Another CO-OP initiative – still taking shape – was hinted at by Clark. He wants to put CO-OP to work monetizing the huge data lakes, as he called them, that CO-OP and many credit unions already have. Said Clark: “The data we have can give you a real picture of what your member is doing if you use the data correctly.”
The initial steps are using data to attack fraud (a la Cooper).
Then it may get a lot more interesting.
“The power of this data is amazing,” said Clark.
This kind of data is how Netflix knows what you want to watch before you do. It’s how Amazon knows what you need to buy before you do. Trust this: big banks have been all over this for at least five years. They are getting very good at knowing more about end-users than they may in fact know about themselves.
Credit unions – the vast majority – are not on this bus. Many don’t even know it’s out there.
Your future may hinge on getting smart about the data you have. The answers you need already are there, if you know where to look.
CO-OP believes it is in a position to be the credit union wagon master on the trail through this digital wilderness of big data. In this bargain, what CO-OP has, via its partner credit unions, is lots of info about what we spend on, how much money we have, what our interests are, that’s a good place to be.
“We can use data to optimize member engagement, to anticipate their needs and deliver what they want before they know they want it,” said Paxson.
CO-OP has big dreams about how to monetize those data lakes so watch this space. The big data play may be the most transformative initiative at CO-OP.
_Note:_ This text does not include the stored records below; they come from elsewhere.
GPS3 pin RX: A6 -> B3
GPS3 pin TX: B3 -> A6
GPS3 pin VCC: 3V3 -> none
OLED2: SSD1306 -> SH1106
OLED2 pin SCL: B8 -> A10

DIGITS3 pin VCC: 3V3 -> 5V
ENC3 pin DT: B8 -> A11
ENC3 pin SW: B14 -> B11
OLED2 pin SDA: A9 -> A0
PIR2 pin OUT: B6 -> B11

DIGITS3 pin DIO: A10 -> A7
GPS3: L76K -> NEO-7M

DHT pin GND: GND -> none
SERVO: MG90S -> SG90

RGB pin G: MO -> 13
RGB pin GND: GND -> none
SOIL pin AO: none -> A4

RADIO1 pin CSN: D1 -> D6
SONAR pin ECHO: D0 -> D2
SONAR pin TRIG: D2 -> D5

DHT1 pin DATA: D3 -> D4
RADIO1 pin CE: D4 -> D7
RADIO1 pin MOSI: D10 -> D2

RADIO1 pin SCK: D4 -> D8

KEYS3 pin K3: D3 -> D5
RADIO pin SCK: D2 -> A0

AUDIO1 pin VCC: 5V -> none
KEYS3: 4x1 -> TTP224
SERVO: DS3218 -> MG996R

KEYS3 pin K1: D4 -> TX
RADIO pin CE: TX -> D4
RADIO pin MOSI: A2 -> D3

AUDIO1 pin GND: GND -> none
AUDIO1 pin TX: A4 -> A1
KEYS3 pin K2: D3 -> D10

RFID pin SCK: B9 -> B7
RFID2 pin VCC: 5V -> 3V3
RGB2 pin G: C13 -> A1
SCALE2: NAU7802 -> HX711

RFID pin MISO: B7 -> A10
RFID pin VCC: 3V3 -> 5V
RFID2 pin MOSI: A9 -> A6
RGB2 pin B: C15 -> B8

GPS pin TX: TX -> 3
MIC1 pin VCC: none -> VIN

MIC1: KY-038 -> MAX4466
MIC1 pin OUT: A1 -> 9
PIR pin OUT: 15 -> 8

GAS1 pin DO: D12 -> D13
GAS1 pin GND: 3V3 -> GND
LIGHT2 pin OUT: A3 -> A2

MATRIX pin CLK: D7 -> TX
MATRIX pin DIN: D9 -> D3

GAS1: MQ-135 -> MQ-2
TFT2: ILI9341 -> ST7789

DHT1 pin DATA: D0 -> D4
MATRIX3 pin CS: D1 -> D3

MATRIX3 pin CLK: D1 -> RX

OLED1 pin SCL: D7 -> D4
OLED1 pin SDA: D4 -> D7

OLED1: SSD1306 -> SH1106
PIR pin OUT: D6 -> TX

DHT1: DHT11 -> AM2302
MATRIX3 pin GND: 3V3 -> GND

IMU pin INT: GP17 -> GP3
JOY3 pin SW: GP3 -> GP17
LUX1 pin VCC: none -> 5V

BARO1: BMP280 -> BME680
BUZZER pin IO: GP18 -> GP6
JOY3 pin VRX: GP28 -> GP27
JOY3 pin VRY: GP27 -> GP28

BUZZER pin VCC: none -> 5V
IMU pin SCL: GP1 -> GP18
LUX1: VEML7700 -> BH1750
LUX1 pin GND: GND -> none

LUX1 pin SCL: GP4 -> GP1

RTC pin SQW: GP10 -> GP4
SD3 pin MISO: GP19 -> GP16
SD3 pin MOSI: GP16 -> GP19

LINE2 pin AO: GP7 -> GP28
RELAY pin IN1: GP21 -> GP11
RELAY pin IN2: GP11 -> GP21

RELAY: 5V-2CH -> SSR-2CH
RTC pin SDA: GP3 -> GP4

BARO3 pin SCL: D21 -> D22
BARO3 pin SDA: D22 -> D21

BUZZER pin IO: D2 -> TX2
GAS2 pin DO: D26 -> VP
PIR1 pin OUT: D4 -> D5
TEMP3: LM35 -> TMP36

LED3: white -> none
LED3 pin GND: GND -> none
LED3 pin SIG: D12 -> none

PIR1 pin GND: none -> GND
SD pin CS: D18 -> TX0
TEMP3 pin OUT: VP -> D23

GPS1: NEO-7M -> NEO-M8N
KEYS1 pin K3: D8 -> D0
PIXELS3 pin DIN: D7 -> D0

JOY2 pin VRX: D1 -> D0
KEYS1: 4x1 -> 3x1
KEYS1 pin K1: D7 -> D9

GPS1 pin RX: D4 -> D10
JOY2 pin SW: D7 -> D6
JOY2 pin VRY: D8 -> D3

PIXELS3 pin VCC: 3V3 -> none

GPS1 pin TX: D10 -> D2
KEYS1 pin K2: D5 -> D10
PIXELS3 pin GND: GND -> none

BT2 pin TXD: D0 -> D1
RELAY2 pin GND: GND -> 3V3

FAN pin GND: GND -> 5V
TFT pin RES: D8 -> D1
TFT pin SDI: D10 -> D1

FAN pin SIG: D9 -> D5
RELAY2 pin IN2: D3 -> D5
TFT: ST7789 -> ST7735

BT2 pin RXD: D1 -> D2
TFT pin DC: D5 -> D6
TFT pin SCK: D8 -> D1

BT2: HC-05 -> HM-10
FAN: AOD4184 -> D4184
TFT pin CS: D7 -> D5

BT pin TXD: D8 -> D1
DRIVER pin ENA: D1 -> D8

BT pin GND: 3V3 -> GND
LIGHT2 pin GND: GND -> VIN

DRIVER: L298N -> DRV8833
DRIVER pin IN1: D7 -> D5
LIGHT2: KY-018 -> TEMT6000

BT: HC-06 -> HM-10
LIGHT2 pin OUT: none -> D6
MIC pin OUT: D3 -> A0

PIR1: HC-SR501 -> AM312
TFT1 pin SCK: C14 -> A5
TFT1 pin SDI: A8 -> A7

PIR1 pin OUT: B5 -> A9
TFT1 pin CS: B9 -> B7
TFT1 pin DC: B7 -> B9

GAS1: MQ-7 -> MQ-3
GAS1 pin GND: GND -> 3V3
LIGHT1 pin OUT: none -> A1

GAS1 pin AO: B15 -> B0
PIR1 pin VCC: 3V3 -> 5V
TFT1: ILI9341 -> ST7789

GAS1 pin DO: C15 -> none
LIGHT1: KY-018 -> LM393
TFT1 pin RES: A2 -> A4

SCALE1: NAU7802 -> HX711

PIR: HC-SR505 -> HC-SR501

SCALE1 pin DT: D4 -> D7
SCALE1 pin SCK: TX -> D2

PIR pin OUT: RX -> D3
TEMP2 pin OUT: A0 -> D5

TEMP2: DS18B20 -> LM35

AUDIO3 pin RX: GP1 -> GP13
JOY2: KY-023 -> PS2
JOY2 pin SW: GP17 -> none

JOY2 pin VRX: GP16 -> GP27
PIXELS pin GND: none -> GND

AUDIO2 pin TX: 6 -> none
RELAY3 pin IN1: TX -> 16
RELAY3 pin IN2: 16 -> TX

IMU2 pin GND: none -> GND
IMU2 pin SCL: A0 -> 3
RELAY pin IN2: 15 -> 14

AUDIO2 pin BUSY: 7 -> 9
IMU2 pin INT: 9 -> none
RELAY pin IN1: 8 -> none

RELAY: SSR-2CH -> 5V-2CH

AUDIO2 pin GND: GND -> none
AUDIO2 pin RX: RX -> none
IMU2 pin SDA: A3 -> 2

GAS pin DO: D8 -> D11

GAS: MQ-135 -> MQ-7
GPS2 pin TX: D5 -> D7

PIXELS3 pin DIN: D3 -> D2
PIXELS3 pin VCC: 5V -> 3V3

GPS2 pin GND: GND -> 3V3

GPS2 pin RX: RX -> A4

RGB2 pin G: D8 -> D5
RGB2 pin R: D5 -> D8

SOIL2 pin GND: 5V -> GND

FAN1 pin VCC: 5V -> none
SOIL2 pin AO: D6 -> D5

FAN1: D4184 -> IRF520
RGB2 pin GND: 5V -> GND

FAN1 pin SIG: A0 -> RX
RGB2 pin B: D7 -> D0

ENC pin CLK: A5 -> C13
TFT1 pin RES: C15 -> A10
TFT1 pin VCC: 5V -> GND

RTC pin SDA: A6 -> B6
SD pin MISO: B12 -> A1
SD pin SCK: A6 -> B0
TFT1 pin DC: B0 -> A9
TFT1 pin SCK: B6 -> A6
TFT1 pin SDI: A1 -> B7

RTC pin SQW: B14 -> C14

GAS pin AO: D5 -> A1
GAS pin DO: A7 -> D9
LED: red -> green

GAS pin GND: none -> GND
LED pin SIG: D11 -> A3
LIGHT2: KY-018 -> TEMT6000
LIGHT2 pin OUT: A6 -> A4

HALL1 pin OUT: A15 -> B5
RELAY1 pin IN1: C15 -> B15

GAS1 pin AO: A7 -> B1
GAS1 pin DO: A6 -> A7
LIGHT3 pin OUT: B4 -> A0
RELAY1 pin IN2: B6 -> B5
There’s more percolating at CO-OP. Matt Maguire, chief data officer, noted that what credit unions members want – want all of us want – is what he called “a GAFA experience.”
He suggested that CO-OP wants to play a lead role in helping credit unions rise to the excellence of GAFA.
Because that just may be the bare necessity needed for a financial institution to thrive in the coming years of the 21st century.
Don’t know what GAFA is? Look it up. Because just that is a perfectly 21st century gambit, and not bothering is just so 20th century.
Back at CO-OP chief marketer Samantha Paxson noted, “Amazon is our muse. It’s critical that we behave like Amazon.”
What’s the credit union response to CO-OP’s plans? Maybe the most succinct view belonged to Chuck Purvis, CEO of Coastal Federal in North Carolina, who said: “CO-OP has scale and reach that will entice fintechs to work with them.”
That’s key because, frankly, outside help – for instance, from companies like Feedzai in machine learning – will be needed. And CO-OP is getting that help. The new CO-OP plainly has signaled that it will reach out to leaders and experts in order to better meet the needs of CO-OP members and their members.
It’s also moving faster. And that now is critical.
Warned Purvis: “If we don’t develop urgency about change we won’t be around. We need to embrace change.”
The clock is ticking, it ticks for you.